Louisiana readers may have heard that State Farm has been accused of engaging in unfair trade practices and violating antitrust laws by leading its consumers to utilize repair shops preferred by State Farm. These repair shops are more or less required to abide by insurance estimates regarding the cost of repairs. Naturally, insurance companies want to keep these costs as low as possible. The problem is that when insurance companies low-ball repair estimates, this forces repair shops to perform substandard repairs.
In many cases, low insurance estimates for repair forces repair shops to utilize after-market parts, which can end up voiding driver warranties and can lead to depreciation of the value of an insured’s vehicle. Another potential consequence of this approach is that repair shops can lose their reputation for doing quality work. The accusation against State Farm is that it engaged in just this kind of behavior toward its customers.
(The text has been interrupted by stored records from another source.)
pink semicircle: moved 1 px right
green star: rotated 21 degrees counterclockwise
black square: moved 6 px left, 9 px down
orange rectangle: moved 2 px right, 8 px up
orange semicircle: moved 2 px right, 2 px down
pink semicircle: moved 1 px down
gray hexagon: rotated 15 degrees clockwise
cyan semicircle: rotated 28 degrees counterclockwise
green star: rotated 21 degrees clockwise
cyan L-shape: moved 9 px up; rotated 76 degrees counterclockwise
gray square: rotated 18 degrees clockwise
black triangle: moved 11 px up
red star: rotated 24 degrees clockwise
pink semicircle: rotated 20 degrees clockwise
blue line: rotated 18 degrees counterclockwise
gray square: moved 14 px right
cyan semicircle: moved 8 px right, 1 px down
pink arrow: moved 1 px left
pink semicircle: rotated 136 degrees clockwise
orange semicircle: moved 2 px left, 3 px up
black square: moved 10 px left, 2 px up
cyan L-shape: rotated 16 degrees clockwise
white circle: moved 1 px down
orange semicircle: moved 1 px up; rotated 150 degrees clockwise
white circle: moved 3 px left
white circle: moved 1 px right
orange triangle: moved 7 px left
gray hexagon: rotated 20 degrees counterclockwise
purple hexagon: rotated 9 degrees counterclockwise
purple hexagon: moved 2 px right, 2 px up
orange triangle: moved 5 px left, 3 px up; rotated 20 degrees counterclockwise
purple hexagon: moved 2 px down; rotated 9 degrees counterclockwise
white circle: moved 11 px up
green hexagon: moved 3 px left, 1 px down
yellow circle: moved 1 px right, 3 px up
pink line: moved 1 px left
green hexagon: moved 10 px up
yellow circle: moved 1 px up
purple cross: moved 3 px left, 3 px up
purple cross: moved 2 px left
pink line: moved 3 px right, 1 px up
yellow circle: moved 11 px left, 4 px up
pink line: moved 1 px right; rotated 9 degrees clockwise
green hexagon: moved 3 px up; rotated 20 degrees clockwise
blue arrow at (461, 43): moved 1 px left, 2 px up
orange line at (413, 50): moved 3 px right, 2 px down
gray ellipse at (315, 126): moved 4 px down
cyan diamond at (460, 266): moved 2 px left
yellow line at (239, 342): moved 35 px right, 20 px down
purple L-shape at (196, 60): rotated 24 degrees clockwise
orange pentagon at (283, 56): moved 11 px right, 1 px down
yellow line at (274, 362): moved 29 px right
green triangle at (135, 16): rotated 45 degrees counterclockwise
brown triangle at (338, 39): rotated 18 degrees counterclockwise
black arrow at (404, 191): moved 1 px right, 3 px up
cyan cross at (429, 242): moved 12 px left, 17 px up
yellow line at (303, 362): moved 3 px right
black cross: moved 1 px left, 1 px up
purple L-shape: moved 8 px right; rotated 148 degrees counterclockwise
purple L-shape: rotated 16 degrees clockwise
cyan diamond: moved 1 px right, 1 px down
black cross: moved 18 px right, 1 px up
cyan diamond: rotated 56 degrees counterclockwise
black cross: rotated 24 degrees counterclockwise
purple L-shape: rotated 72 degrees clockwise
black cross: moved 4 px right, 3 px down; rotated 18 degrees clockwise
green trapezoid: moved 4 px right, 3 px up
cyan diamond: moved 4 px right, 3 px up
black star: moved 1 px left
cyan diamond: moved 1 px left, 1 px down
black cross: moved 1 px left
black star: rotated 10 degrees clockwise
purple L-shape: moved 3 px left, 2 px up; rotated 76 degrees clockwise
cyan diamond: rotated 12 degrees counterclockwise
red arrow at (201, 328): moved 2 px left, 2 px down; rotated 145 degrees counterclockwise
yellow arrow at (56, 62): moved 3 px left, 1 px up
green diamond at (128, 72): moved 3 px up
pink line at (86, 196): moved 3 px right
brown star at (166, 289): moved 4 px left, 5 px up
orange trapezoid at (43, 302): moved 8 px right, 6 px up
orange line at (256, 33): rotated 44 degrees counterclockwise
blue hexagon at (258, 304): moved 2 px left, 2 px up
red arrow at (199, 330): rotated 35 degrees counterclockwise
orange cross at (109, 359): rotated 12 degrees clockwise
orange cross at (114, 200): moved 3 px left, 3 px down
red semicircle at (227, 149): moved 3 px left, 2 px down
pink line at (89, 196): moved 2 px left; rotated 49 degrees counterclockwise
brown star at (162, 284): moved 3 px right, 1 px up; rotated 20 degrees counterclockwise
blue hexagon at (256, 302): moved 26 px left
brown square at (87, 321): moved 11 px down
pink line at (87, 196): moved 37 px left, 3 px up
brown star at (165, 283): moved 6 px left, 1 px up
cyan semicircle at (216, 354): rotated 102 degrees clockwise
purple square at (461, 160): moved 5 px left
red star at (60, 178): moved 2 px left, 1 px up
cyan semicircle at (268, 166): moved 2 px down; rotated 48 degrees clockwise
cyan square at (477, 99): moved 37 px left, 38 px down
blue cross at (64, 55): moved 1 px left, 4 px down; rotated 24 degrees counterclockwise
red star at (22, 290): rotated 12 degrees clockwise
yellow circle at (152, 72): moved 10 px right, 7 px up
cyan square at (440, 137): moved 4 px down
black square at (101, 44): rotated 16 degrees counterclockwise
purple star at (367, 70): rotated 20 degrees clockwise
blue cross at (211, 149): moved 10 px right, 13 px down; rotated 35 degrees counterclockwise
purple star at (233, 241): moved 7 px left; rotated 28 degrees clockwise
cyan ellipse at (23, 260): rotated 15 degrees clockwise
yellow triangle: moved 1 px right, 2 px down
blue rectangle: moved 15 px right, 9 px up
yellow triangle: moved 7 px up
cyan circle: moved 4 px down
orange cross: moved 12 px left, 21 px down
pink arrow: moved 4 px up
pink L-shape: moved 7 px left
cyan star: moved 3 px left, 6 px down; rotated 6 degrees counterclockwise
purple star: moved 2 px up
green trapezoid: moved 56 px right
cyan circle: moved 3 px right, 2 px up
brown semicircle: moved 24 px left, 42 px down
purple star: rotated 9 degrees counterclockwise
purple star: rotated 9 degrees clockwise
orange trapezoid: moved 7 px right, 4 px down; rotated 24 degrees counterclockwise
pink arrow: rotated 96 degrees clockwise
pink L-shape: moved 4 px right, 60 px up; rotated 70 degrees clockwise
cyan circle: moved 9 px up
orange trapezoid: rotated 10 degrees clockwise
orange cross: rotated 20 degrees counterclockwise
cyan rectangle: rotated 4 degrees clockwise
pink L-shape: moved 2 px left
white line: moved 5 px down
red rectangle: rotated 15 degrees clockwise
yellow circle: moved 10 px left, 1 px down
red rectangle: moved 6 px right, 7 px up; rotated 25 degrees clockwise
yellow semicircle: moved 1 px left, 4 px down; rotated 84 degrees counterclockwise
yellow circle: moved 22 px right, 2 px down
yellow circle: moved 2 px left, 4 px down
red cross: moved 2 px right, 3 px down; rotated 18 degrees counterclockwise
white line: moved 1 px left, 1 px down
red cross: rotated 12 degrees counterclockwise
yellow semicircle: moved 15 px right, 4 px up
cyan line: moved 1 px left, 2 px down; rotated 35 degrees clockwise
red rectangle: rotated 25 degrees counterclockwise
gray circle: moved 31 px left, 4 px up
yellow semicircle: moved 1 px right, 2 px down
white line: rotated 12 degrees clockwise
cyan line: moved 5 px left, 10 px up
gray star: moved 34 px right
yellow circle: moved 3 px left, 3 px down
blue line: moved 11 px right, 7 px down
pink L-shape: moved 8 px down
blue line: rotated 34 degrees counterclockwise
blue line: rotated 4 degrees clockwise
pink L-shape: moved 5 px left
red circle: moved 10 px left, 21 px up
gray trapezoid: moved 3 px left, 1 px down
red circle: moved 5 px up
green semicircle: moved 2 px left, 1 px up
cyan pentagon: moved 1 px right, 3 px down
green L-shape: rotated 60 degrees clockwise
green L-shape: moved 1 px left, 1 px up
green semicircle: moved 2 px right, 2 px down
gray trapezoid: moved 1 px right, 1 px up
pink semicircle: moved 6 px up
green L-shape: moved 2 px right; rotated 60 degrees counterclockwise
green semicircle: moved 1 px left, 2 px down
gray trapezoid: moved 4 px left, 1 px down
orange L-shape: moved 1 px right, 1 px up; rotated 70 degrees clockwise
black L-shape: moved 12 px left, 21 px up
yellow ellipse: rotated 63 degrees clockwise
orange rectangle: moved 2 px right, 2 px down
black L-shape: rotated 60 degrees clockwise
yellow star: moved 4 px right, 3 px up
Being that State Farm writes over one third of automobile insurance policies in the state of Louisiana and brings in over $1 billion in annual earnings from premiums, the accusations are quite serious. For its part, State Farm has said that it seeks to keep repair costs reasonable for its customers, and that policyholders have the ability to choose which shops to use rather than being forced to use preferred shops. It will certainly be interesting to see how the litigation plays out.
For businesses, managing liabilities is an important and ongoing task, and one that requires significant resources. Failing to put a solid compliance program in place can lead to increased liabilities, though, so businesses that care about their future do what it takes to make sure they are meeting their legal obligations. And, when accusations of illegal business practices do arise, it is important to work with experienced counsel to protect the business’ interests.